Without including any picture, copy the entries that follow word for word.

---

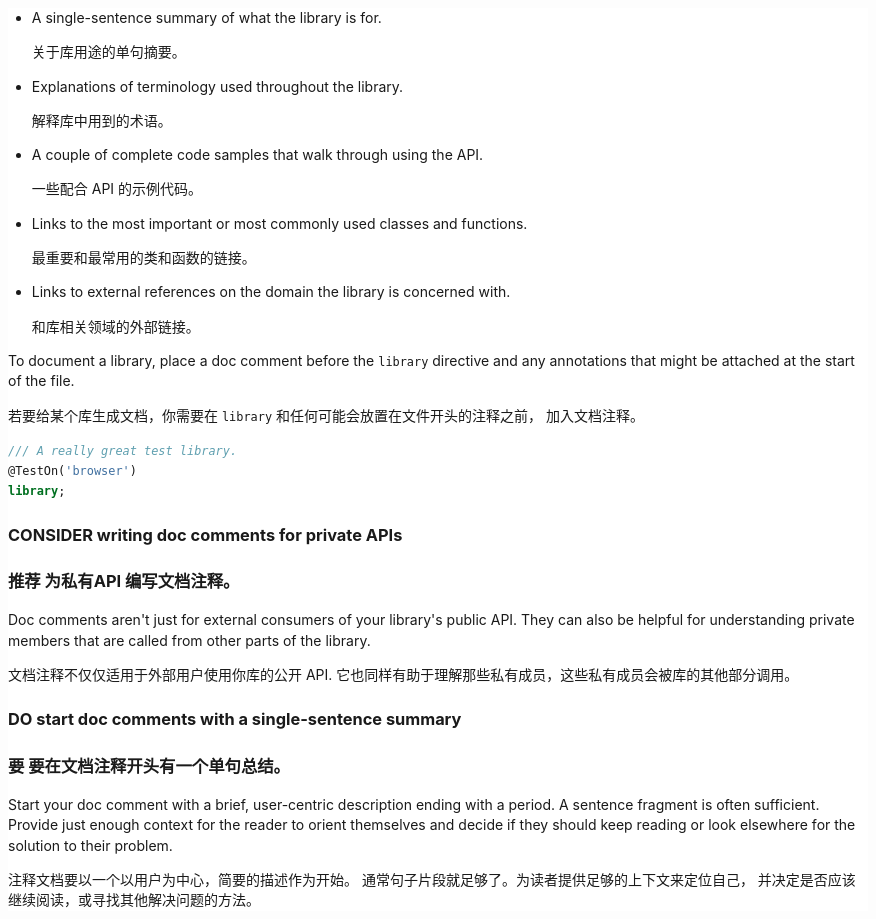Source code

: * A single-sentence summary of what the library is for.

  关于库用途的单句摘要。

* Explanations of terminology used throughout the library.
  
  解释库中用到的术语。

* A couple of complete code samples that walk through using the API.

  一些配合 API 的示例代码。

* Links to the most important or most commonly used classes and functions.

  最重要和最常用的类和函数的链接。

* Links to external references on the domain the library is concerned with.

  和库相关领域的外部链接。

To document a library, place a doc comment before
the `library` directive and any annotations that might be attached
at the start of the file.

若要给某个库生成文档，你需要在 `library`
和任何可能会放置在文件开头的注释之前，
加入文档注释。

<?code-excerpt "docs_good.dart (library-doc)"?>
```dart tag=good
/// A really great test library.
@TestOn('browser')
library;
```


### CONSIDER writing doc comments for private APIs

### **推荐** 为私有API 编写文档注释。

Doc comments aren't just for external consumers of your library's public API.
They can also be helpful for understanding private members that are called from
other parts of the library.

文档注释不仅仅适用于外部用户使用你库的公开 API.
它也同样有助于理解那些私有成员，这些私有成员会被库的其他部分调用。

### DO start doc comments with a single-sentence summary

### **要** 要在文档注释开头有一个单句总结。

Start your doc comment with a brief, user-centric description ending with a
period. A sentence fragment is often sufficient. Provide just enough context for
the reader to orient themselves and decide if they should keep reading or look
elsewhere for the solution to their problem.

注释文档要以一个以用户为中心，简要的描述作为开始。
通常句子片段就足够了。为读者提供足够的上下文来定位自己，
并决定是否应该继续阅读，或寻找其他解决问题的方法。
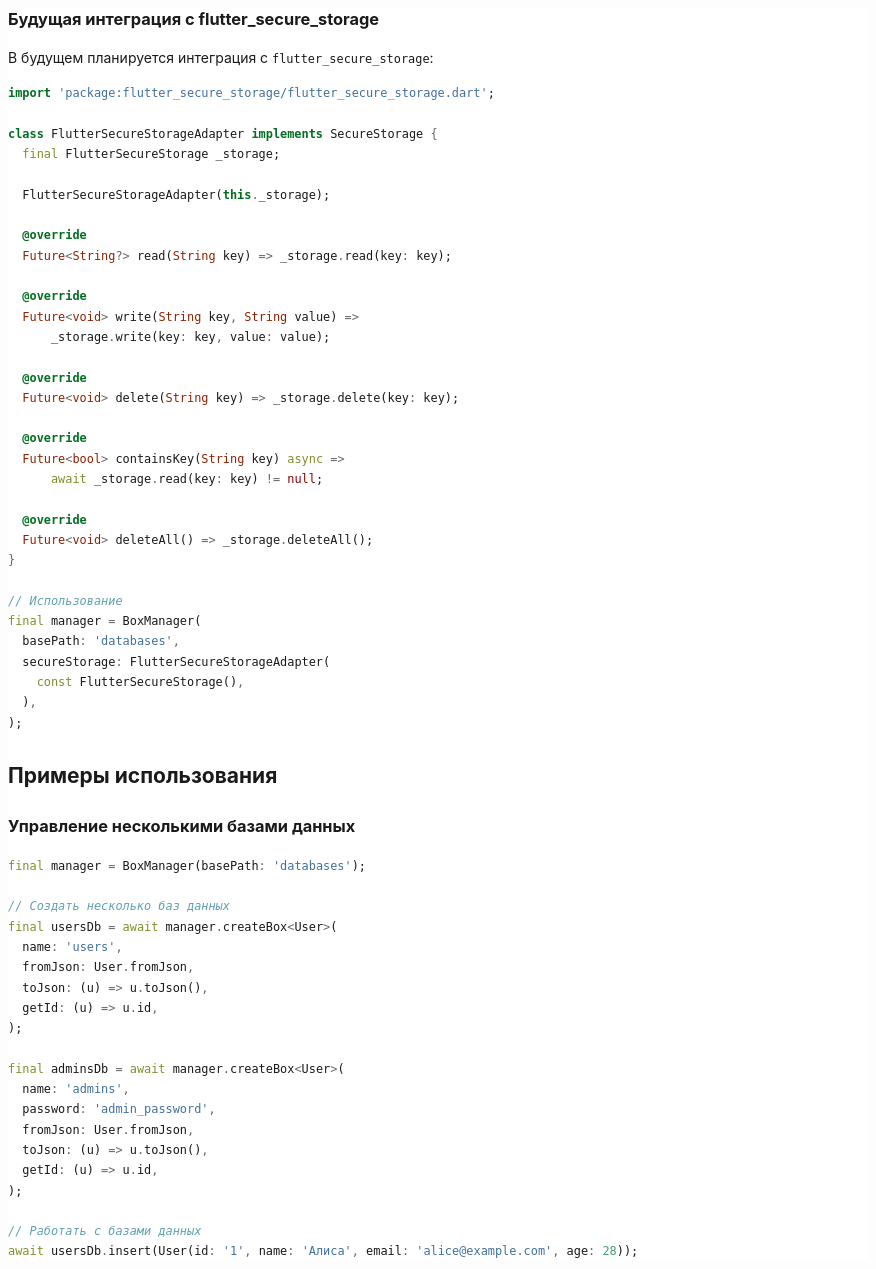 ### Будущая интеграция с flutter_secure_storage

В будущем планируется интеграция с `flutter_secure_storage`:

```dart
import 'package:flutter_secure_storage/flutter_secure_storage.dart';

class FlutterSecureStorageAdapter implements SecureStorage {
  final FlutterSecureStorage _storage;

  FlutterSecureStorageAdapter(this._storage);

  @override
  Future<String?> read(String key) => _storage.read(key: key);

  @override
  Future<void> write(String key, String value) =>
      _storage.write(key: key, value: value);

  @override
  Future<void> delete(String key) => _storage.delete(key: key);

  @override
  Future<bool> containsKey(String key) async =>
      await _storage.read(key: key) != null;

  @override
  Future<void> deleteAll() => _storage.deleteAll();
}

// Использование
final manager = BoxManager(
  basePath: 'databases',
  secureStorage: FlutterSecureStorageAdapter(
    const FlutterSecureStorage(),
  ),
);
```

## Примеры использования

### Управление несколькими базами данных

```dart
final manager = BoxManager(basePath: 'databases');

// Создать несколько баз данных
final usersDb = await manager.createBox<User>(
  name: 'users',
  fromJson: User.fromJson,
  toJson: (u) => u.toJson(),
  getId: (u) => u.id,
);

final adminsDb = await manager.createBox<User>(
  name: 'admins',
  password: 'admin_password',
  fromJson: User.fromJson,
  toJson: (u) => u.toJson(),
  getId: (u) => u.id,
);

// Работать с базами данных
await usersDb.insert(User(id: '1', name: 'Алиса', email: 'alice@example.com', age: 28));
```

---

» RESPONSE
Source code

: * A single-sentence summary of what the library is for.

  关于库用途的单句摘要。

* Explanations of terminology used throughout the library.
  
  解释库中用到的术语。

* A couple of complete code samples that walk through using the API.

  一些配合 API 的示例代码。

* Links to the most important or most commonly used classes and functions.

  最重要和最常用的类和函数的链接。

* Links to external references on the domain the library is concerned with.

  和库相关领域的外部链接。

To document a library, place a doc comment before
the `library` directive and any annotations that might be attached
at the start of the file.

若要给某个库生成文档，你需要在 `library`
和任何可能会放置在文件开头的注释之前，
加入文档注释。

<?code-excerpt "docs_good.dart (library-doc)"?>
```dart tag=good
/// A really great test library.
@TestOn('browser')
library;
```


### CONSIDER writing doc comments for private APIs

### **推荐** 为私有API 编写文档注释。

Doc comments aren't just for external consumers of your library's public API.
They can also be helpful for understanding private members that are called from
other parts of the library.

文档注释不仅仅适用于外部用户使用你库的公开 API.
它也同样有助于理解那些私有成员，这些私有成员会被库的其他部分调用。

### DO start doc comments with a single-sentence summary

### **要** 要在文档注释开头有一个单句总结。

Start your doc comment with a brief, user-centric description ending with a
period. A sentence fragment is often sufficient. Provide just enough context for
the reader to orient themselves and decide if they should keep reading or look
elsewhere for the solution to their problem.

注释文档要以一个以用户为中心，简要的描述作为开始。
通常句子片段就足够了。为读者提供足够的上下文来定位自己，
并决定是否应该继续阅读，或寻找其他解决问题的方法。
 ### Будущая интеграция с flutter_secure_storage

В будущем планируется интеграция с `flutter_secure_storage`:

```dart
import 'package:flutter_secure_storage/flutter_secure_storage.dart';

class FlutterSecureStorageAdapter implements SecureStorage {
  final FlutterSecureStorage _storage;

  FlutterSecureStorageAdapter(this._storage);

  @override
  Future<String?> read(String key) => _storage.read(key: key);

  @override
  Future<void> write(String key, String value) =>
      _storage.write(key: key, value: value);

  @override
  Future<void> delete(String key) => _storage.delete(key: key);

  @override
  Future<bool> containsKey(String key) async =>
      await _storage.read(key: key) != null;

  @override
  Future<void> deleteAll() => _storage.deleteAll();
}

// Использование
final manager = BoxManager(
  basePath: 'databases',
  secureStorage: FlutterSecureStorageAdapter(
    const FlutterSecureStorage(),
  ),
);
```

## Примеры использования

### Управление несколькими базами данных

```dart
final manager = BoxManager(basePath: 'databases');

// Создать несколько баз данных
final usersDb = await manager.createBox<User>(
  name: 'users',
  fromJson: User.fromJson,
  toJson: (u) => u.toJson(),
  getId: (u) => u.id,
);

final adminsDb = await manager.createBox<User>(
  name: 'admins',
  password: 'admin_password',
  fromJson: User.fromJson,
  toJson: (u) => u.toJson(),
  getId: (u) => u.id,
);

// Работать с базами данных
await usersDb.insert(User(id: '1', name: 'Алиса', email: 'alice@example.com', age: 28));
```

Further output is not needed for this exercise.